[TEXT SHOWN]
We noted that the concept “sphere” which characterises a tomato, does not appear and remains unchanged in the first layers of the encoder (see Figure 9 and 10 for layers 0 and 6 respectively) despite the adversarial steps.

*Figure 7: Probability of the sphere probe for layer 0 at different steps of the adversarial attack. The sphere concept is unchanged through the attack.*

*Figure 8: Probability of the sphere probe for layer 6 at different steps of the adversarial attack. The sphere concept is unchanged through the attack.*

Lemon -> Banana

We focus our interest in a concept that characterises both a lemon and a banana, the colour “yellow”. The adversarial attack does not change the representation of this concept through the layers and the adversarial steps (see Figure 11, Figure 12 and Figure 13).
[/TEXT SHOWN]
[LISTED ENTRIES]
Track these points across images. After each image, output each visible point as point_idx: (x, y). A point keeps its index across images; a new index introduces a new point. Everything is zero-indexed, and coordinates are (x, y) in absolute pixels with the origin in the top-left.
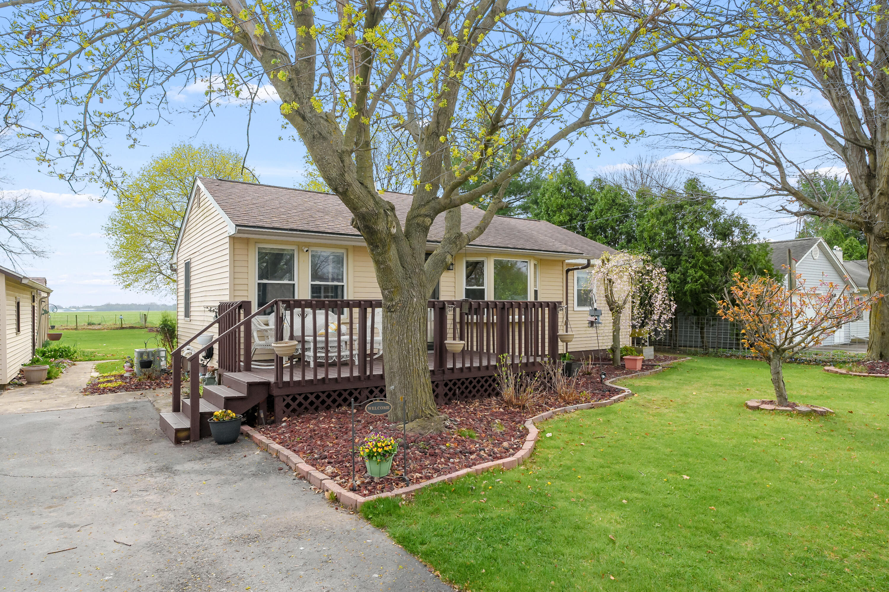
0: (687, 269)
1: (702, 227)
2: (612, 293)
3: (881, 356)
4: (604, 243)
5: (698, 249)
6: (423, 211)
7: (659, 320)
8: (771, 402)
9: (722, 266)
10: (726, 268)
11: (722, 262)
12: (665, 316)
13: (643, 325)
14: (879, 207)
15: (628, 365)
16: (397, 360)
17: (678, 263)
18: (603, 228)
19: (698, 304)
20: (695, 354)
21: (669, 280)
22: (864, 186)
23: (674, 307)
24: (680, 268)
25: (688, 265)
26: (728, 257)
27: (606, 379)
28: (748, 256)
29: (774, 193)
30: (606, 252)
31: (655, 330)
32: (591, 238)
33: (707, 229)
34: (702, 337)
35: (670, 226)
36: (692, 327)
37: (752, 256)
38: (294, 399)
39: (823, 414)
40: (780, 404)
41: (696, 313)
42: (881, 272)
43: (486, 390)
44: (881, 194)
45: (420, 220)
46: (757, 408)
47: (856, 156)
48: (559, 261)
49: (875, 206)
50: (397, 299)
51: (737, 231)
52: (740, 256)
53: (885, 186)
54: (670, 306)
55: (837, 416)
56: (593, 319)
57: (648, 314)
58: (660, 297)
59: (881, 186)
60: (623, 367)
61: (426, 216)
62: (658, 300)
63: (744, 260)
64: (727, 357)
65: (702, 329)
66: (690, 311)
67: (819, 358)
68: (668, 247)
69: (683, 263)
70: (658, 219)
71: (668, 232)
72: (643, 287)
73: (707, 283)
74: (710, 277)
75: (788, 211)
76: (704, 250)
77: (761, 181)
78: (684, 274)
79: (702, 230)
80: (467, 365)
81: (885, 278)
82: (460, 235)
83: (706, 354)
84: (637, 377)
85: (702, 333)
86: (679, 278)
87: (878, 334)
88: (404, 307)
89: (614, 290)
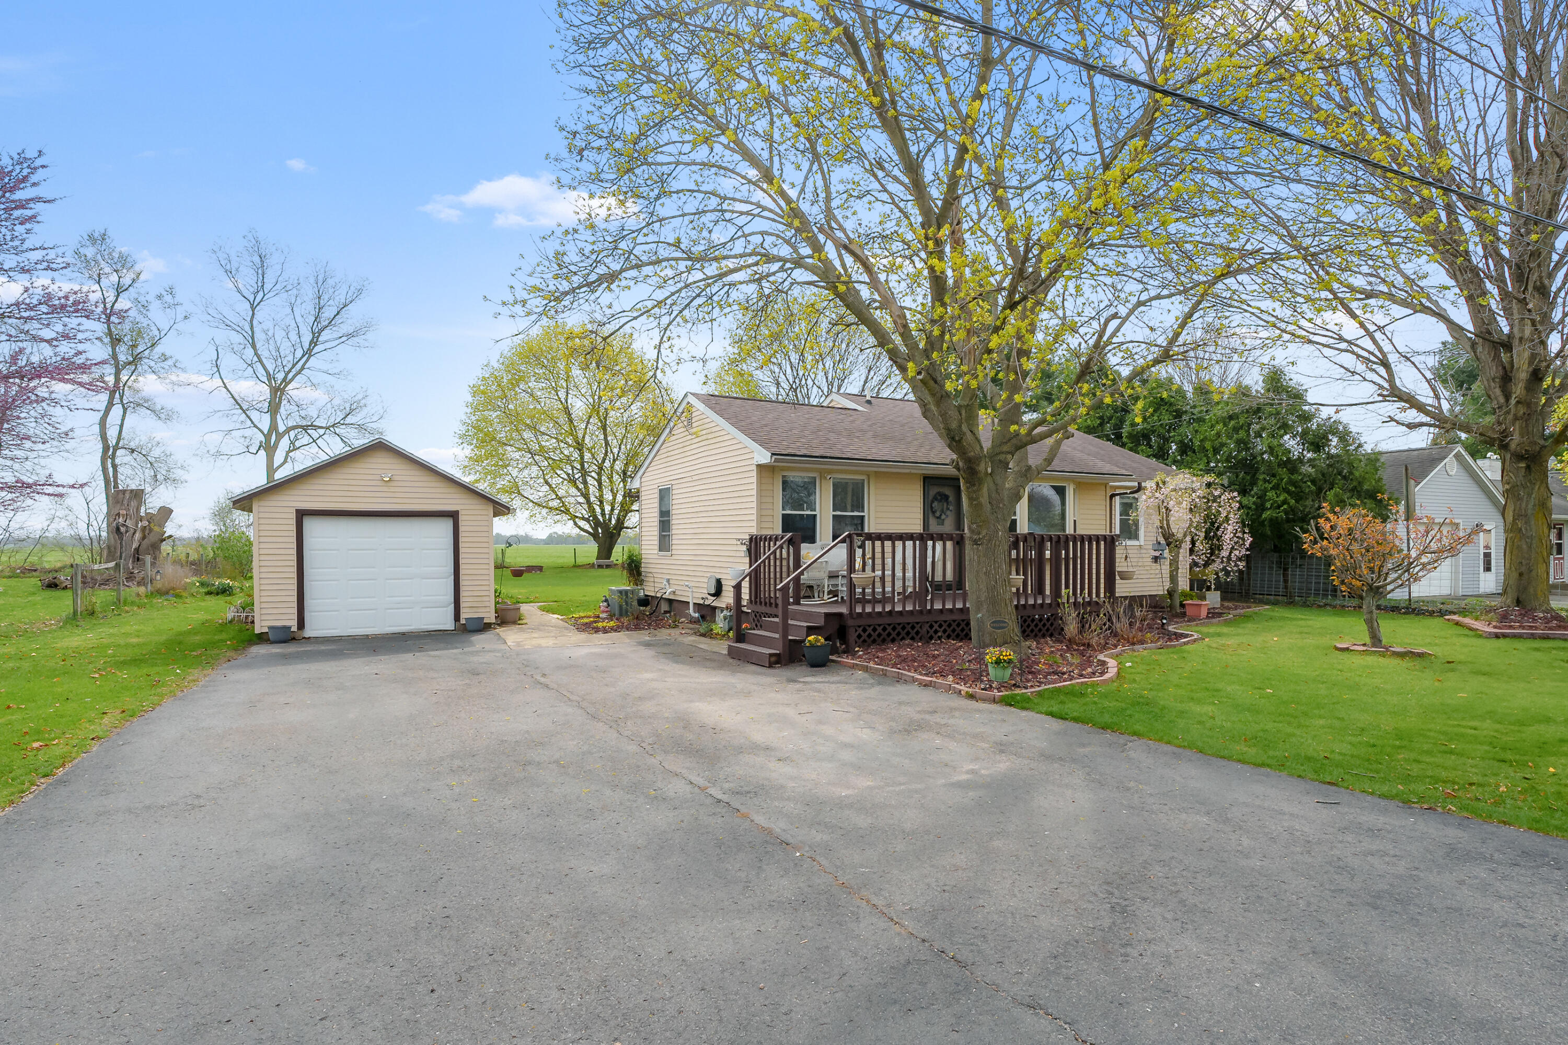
0: (1265, 491)
1: (1286, 433)
2: (1168, 525)
3: (1518, 602)
4: (1148, 457)
5: (1283, 464)
6: (1005, 448)
7: (1229, 558)
8: (1364, 645)
9: (1313, 488)
10: (1320, 490)
11: (1313, 482)
12: (1237, 553)
13: (1206, 565)
14: (1516, 418)
15: (1189, 611)
16: (984, 589)
17: (1254, 483)
18: (1146, 436)
19: (1280, 537)
20: (1275, 603)
21: (1241, 507)
22: (1498, 391)
23: (1249, 540)
24: (1255, 489)
25: (1267, 485)
26: (1323, 475)
27: (1168, 624)
28: (1351, 473)
29: (1381, 398)
30: (1160, 472)
31: (1224, 569)
32: (1131, 449)
33: (1294, 437)
34: (1286, 581)
35: (1242, 434)
36: (1271, 568)
37: (1357, 474)
38: (864, 630)
39: (1421, 655)
40: (1374, 645)
41: (1276, 549)
42: (1519, 499)
43: (1040, 630)
44: (1518, 402)
45: (1002, 457)
46: (1347, 649)
47: (1489, 353)
48: (1101, 484)
49: (1510, 417)
50: (984, 532)
51: (1335, 441)
52: (1340, 473)
53: (1524, 392)
54: (1243, 539)
55: (1436, 657)
56: (1157, 554)
57: (1215, 549)
58: (1230, 528)
59: (1518, 392)
60: (1184, 615)
61: (1009, 453)
62: (1229, 532)
63: (1345, 478)
64: (1320, 606)
65: (1285, 570)
66: (1269, 546)
67: (1444, 607)
68: (1239, 462)
69: (1260, 483)
70: (1225, 425)
71: (1239, 442)
72: (1208, 516)
73: (1292, 510)
74: (1297, 501)
75: (1398, 422)
76: (1289, 466)
77: (1365, 379)
78: (1262, 497)
79: (1286, 437)
80: (1022, 602)
81: (1524, 505)
82: (1029, 468)
83: (1290, 602)
84: (1203, 624)
85: (1285, 575)
86: (1254, 503)
87: (1515, 575)
88: (989, 541)
89: (1172, 519)
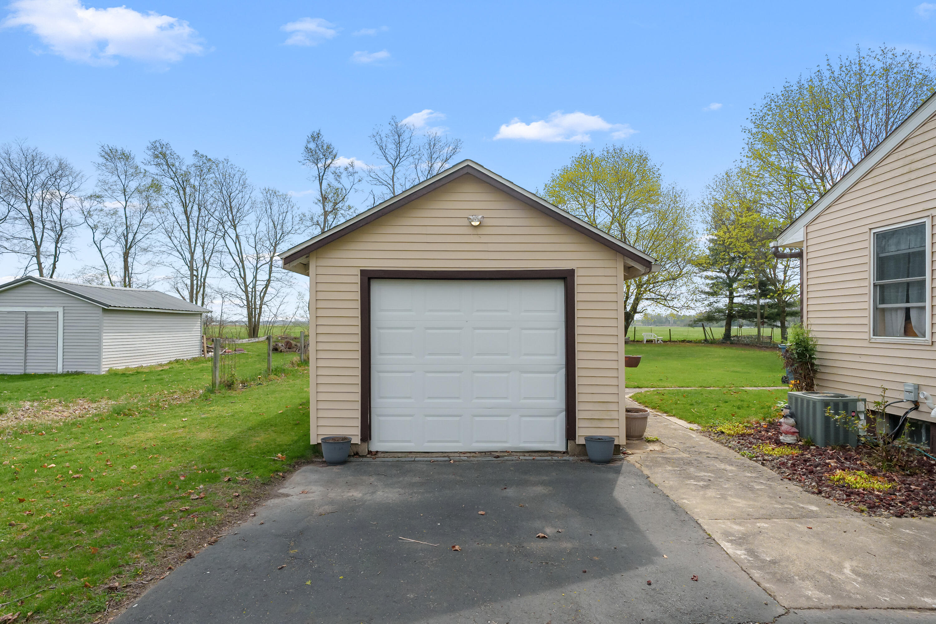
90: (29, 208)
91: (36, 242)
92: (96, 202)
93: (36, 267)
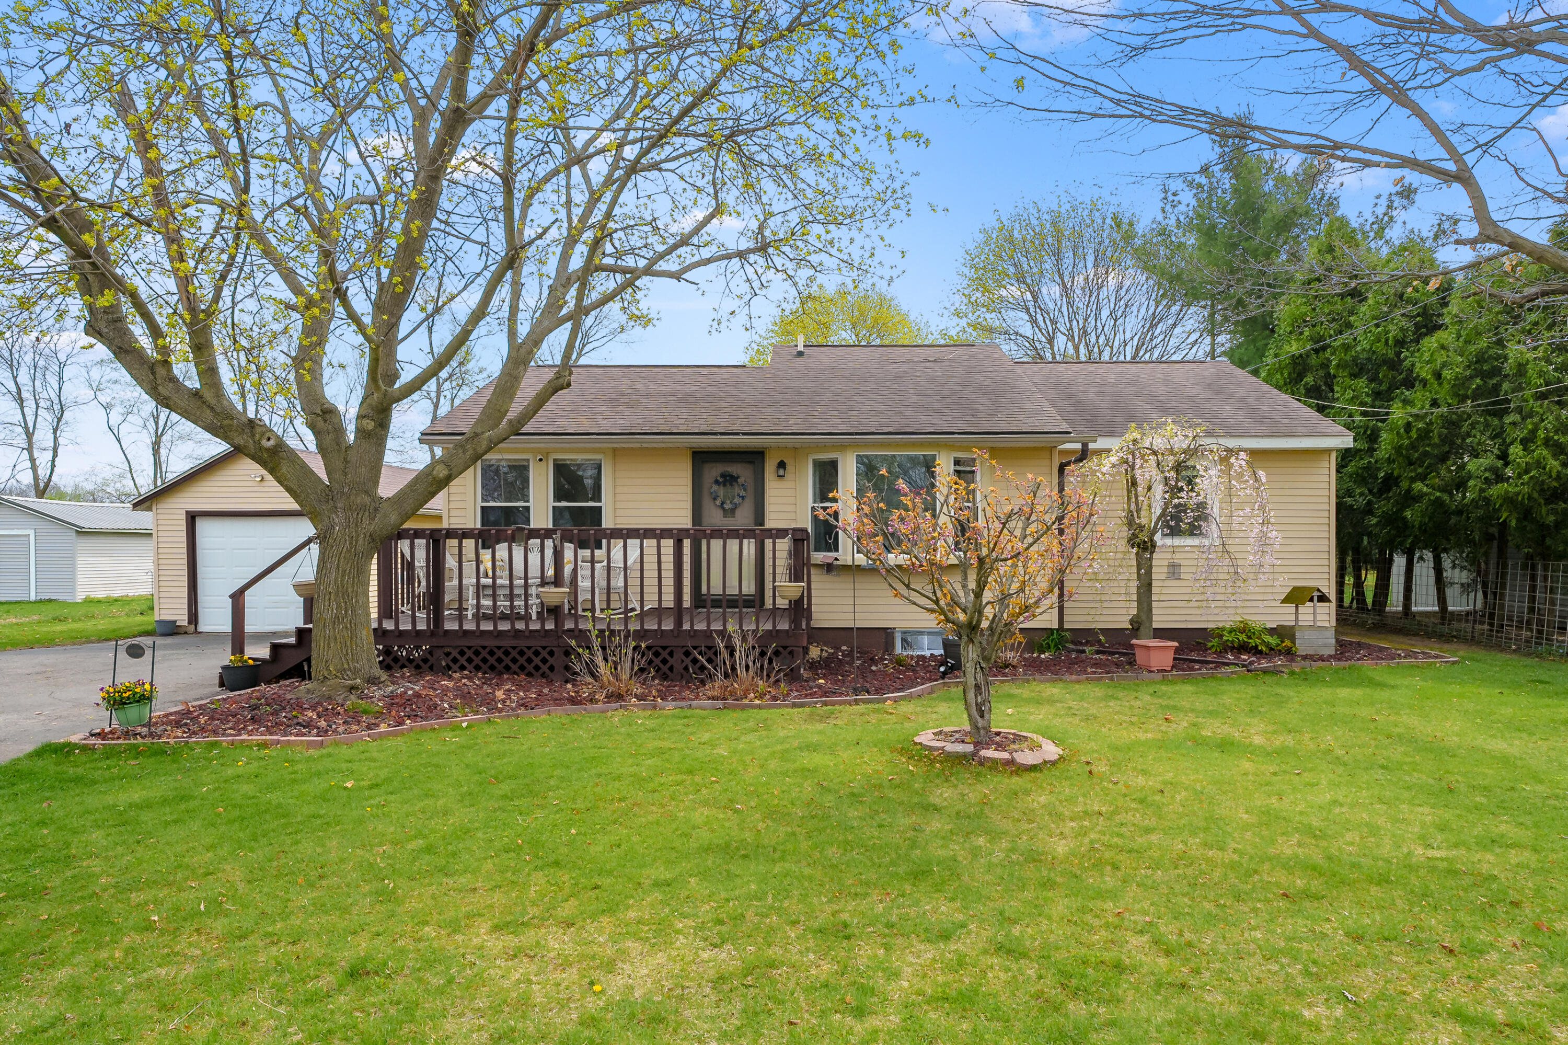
15: (1140, 657)
90: (15, 378)
91: (26, 428)
92: (108, 369)
93: (28, 464)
[/LISTED ENTRIES]
*YOUR TASKS*
• A. Answer these questions from the adversarial-attack text above, one line each:
(i) Which concept is said to characterize a tomato?
(ii) Which concept is said to characterize both a lemon and a banana?
(iii) Which two layers do the sphere probe figure captions cover?
• B. Does each statement agree with the adversarial-attack text above? Answer yes or no for each, and quote the words that decide it.
(i) In layer 6, the sphere concept changes during the attack.
(ii) The color yellow is chosen because it characterizes both a lemon and a banana.
(iii) The attack alters how the yellow concept is represented across the layers.
• C. In one to three sentences, explain why the adversarial-attack text above focuses on the color yellow in the lemon-to-banana case.

*EXPECTED RESULTS*
• A.
(i) The concept "sphere."
(ii) The color "yellow."
(iii) Layer 0 and layer 6.

• B.
(i) No: "Probability of the sphere probe for layer 6 at different steps of the adversarial attack. The sphere concept is unchanged through the attack."
(ii) Yes: "a concept that characterises both a lemon and a banana, the colour “yellow”"
(iii) No: "The adversarial attack does not change the representation of this concept through the layers and the adversarial steps"

• C. Yellow is a concept that characterizes both a lemon and a banana, so the text chooses it as the concept to follow in that case.